There's no build up to the horror. It's all right there in front of you, almost from the first move, which runs counter to the usual horror imperatives of suspense and dread. What it lacks in those areas, though, One Eye Open makes up for in ickiness. The style is early David Cronenberg with the gore turned way up: meat and organs and orifices everywhere, pulsating behind everyday objects. It's agreeably revolting.
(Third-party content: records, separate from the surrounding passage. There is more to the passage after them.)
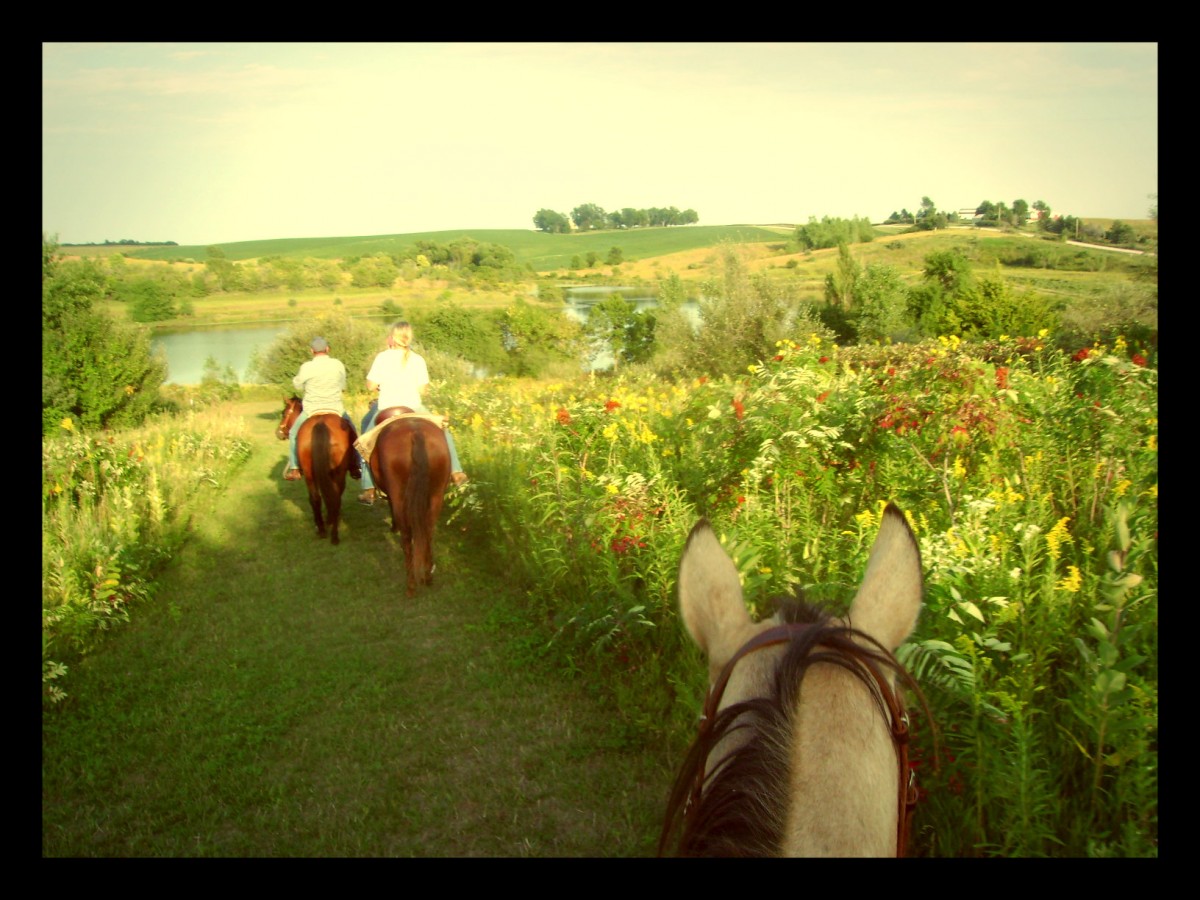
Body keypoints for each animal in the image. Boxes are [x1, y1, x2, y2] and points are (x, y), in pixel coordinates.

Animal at [274, 398, 357, 547]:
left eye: (284, 413)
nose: (278, 433)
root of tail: (320, 423)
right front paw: (331, 518)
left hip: (310, 474)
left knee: (316, 498)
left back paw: (323, 530)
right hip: (335, 473)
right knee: (332, 498)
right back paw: (333, 534)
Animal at [364, 410, 451, 600]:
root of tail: (415, 433)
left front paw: (393, 527)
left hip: (400, 496)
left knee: (406, 537)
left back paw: (411, 586)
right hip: (436, 496)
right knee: (428, 532)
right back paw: (428, 577)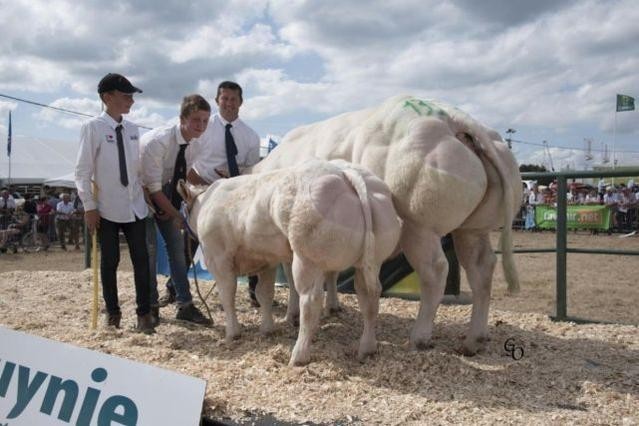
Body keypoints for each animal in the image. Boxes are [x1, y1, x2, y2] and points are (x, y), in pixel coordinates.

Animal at [180, 158, 400, 364]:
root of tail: (344, 171)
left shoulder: (218, 259)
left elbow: (227, 295)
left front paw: (232, 333)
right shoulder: (266, 261)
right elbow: (264, 294)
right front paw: (267, 329)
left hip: (307, 258)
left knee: (310, 301)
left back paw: (298, 355)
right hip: (370, 262)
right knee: (369, 298)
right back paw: (367, 348)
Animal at [252, 95, 524, 356]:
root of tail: (453, 118)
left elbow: (291, 277)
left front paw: (292, 315)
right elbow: (332, 272)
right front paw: (333, 306)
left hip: (420, 224)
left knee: (436, 271)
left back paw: (419, 337)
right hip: (473, 229)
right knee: (482, 268)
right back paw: (474, 339)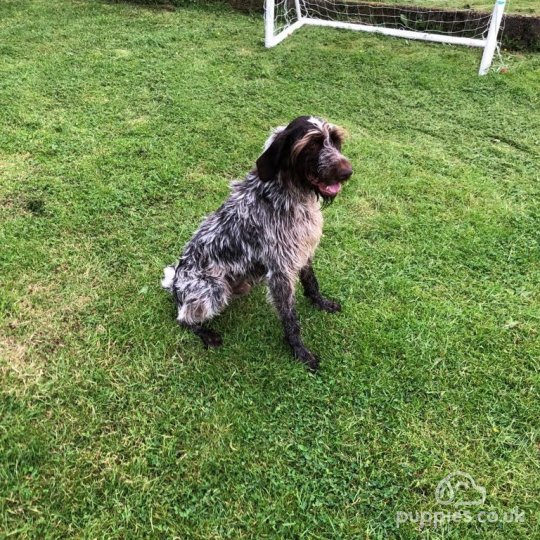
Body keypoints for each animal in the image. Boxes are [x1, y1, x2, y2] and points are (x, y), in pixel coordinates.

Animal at [162, 116, 352, 372]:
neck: (292, 192)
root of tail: (174, 283)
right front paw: (299, 351)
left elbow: (312, 283)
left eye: (335, 140)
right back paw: (206, 334)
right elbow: (290, 318)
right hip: (212, 289)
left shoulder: (302, 252)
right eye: (313, 144)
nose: (347, 172)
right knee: (183, 318)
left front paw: (321, 303)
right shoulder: (280, 271)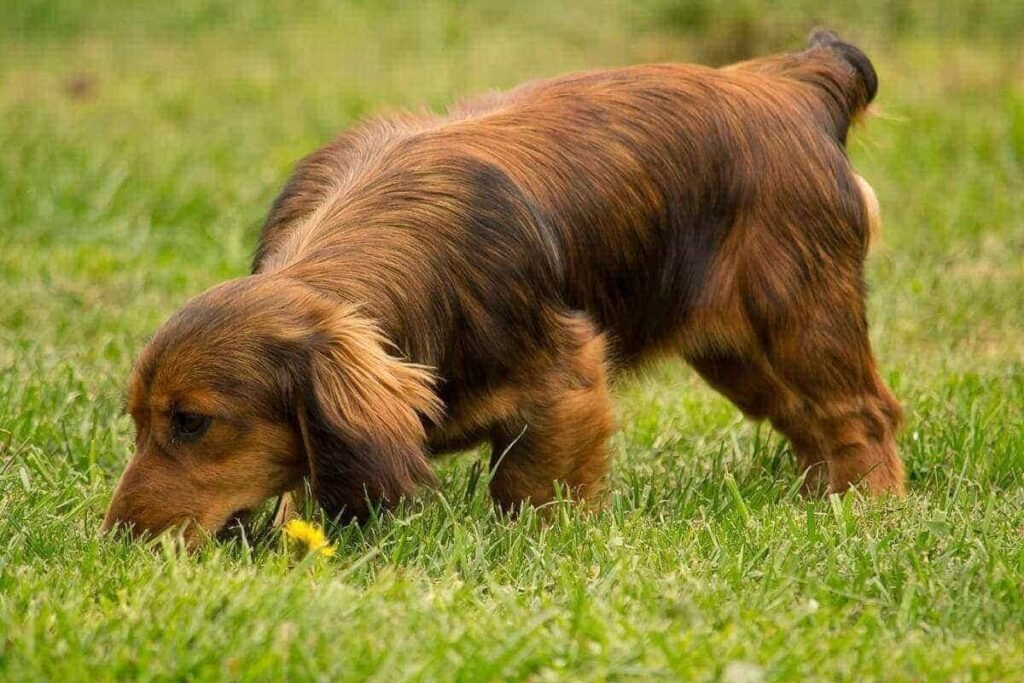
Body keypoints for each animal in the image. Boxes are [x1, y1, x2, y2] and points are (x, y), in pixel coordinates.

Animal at [101, 29, 905, 548]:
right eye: (137, 420)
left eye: (193, 422)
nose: (116, 542)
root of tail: (795, 80)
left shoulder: (565, 382)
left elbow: (525, 489)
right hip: (737, 355)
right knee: (810, 424)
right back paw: (814, 504)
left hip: (799, 318)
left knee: (865, 414)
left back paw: (869, 512)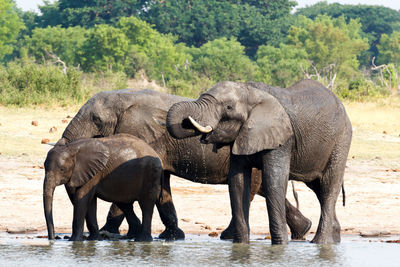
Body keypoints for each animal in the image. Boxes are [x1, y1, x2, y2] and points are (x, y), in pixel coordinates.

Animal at [61, 88, 310, 241]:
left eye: (96, 120)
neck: (125, 96)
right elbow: (161, 186)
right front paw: (172, 237)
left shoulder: (145, 136)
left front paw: (107, 234)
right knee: (264, 189)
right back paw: (303, 230)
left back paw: (229, 236)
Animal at [167, 80, 352, 245]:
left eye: (228, 107)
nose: (187, 121)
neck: (249, 91)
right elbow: (238, 182)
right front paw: (240, 245)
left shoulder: (281, 138)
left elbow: (273, 182)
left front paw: (280, 246)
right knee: (318, 188)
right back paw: (334, 240)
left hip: (341, 140)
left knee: (328, 187)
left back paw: (320, 243)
The game is a bit too long for the Comp. After two hours, most players will not have completed it (or at least they won't have gotten a good ending, I don't think), and the story is slow to unravel. When it finally does, though, it is very compelling. It's a testament to the storytelling skills of the authors that I persisted long past the judging to get a pretty good ending, and then finally found the best ending days later. Like with certain Cronenberg pictures (I'm thinking here of Videodrome or eXistenZ), I'm not entirely sure what it was I just saw, but I know that I couldn't take my eyes off it.
The coding was mostly solid, with a few minor bugs and annoyances. I wrestled with the parser to get past a certain locked door, had trouble (Spoiler - click to show)putting a vaccine in a syringe, and found myself stymied by files in cabinets. There were some walls of text that could perhaps have been trimmed down as well. But these are insignificant issues that can easily be addressed in a post-Comp release. Familiar as it was, One Eye Open stuck with me, long after Babel did.
One Eye Open left me a bit torn on some issues - on the other hand it was a good and atmospheric game in the "deserted lab, biological horrors, piecing together the back story" genre of horror, and the game was skillfully written. Then again, I feel like I've done this a dozen times in console and computer FPS games during the last few years: going through labs full of biological monstrosities and looking for voice lo... ahem, I mean pieces of paper. The "concentrate on" gameplay was interesting, though, and a good way to build the back story.
In the end I played to the first ending, and then tinkered a bit to find some others but gave up. One reason for this was the feeling of having seen the genre too many times, others were some annoying disambiguation problems. If I mention the file cabinets and desks, I think people get what I mean.
This review might sound a bit too negative, since I did enjoy the first playthrough. For someone with a different gaming background this could be a four star game, easily.